A river begins at a source (or more often several sources) and ends at a mouth, following a path called a course. The water in a river is usually confined to a channel, made up of a stream bed between banks. In larger rivers there is also a wider floodplain shaped by flood-waters over-topping the channel. Floodplains may be very wide in relation to the size of the river channel. This distinction between river channel and floodplain can be blurred, especially in urban areas where the floodplain of a river channel can become greatly developed by housing and industry.

Rivers can flow down mountains, through valleys (depressions) or along plains, and can create canyons or gorges.

The term upriver (or upstream) refers to the direction towards the source of the river, i.e. against the direction of flow. Likewise, the term downriver (or downstream) describes the direction towards the mouth of the river, in which the current flows.

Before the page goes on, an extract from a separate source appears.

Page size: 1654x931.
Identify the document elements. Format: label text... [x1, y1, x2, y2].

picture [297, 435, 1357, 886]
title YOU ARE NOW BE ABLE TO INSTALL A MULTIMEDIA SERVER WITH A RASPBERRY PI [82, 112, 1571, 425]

The river channel typically contains a single stream of water, but some rivers flow as several interconnecting streams of water, producing a braided river. Extensive braided rivers are now found in only a few regions worldwide, such as the South Island of New Zealand. They also occur on peneplains and some of the larger river deltas. Anastamosing rivers are similar to braided rivers and are also quite rare. They have multiple sinuous channels carrying large volumes of sediment. There are only two cases in the world of rivers dividing and the resultant flows ending in different seas: one of these is the Bifurcation of Nerodime river in Kosovo.

A river flowing in its channel is a source of energy which acts on the river channel to change its shape and form. In 1757, the German hydrologist Albert Brahms empirically observed that the submerged weight of objects that may be carried away by a river is proportional to the sixth power of the river flow speed. This formulation is also sometimes called Airy's law. Thus, if the speed of flow is doubled, the flow would dislodge objects with 64 times as much submerged weight. In mountainous torrential zones this can be seen as erosion channels through hard rocks and the creation of sands and gravels from the destruction of larger rocks. In U-shaped glaciated valleys, the subsequent river valley can often easily be identified by the V-shaped channel that it has carved. In the middle reaches where a river flows over flatter land, meanders may form through erosion of the river banks and deposition on the inside of bends. Sometimes the river will cut off a loop, shortening the channel and forming an oxbow lake or billabong. Rivers that carry large amounts of sediment may develop conspicuous deltas at their mouths. Rivers whose mouths are in saline tidal waters may form estuaries.

Throughout the course of the river, the total volume of water transported downstream will often be a combination of the free water flow together with a substantial volume flowing through sub-surface rocks and gravels that underlie the river and its floodplain (called the hyporheic zone). For many rivers in large valleys, this unseen component of flow may greatly exceed the visible flow.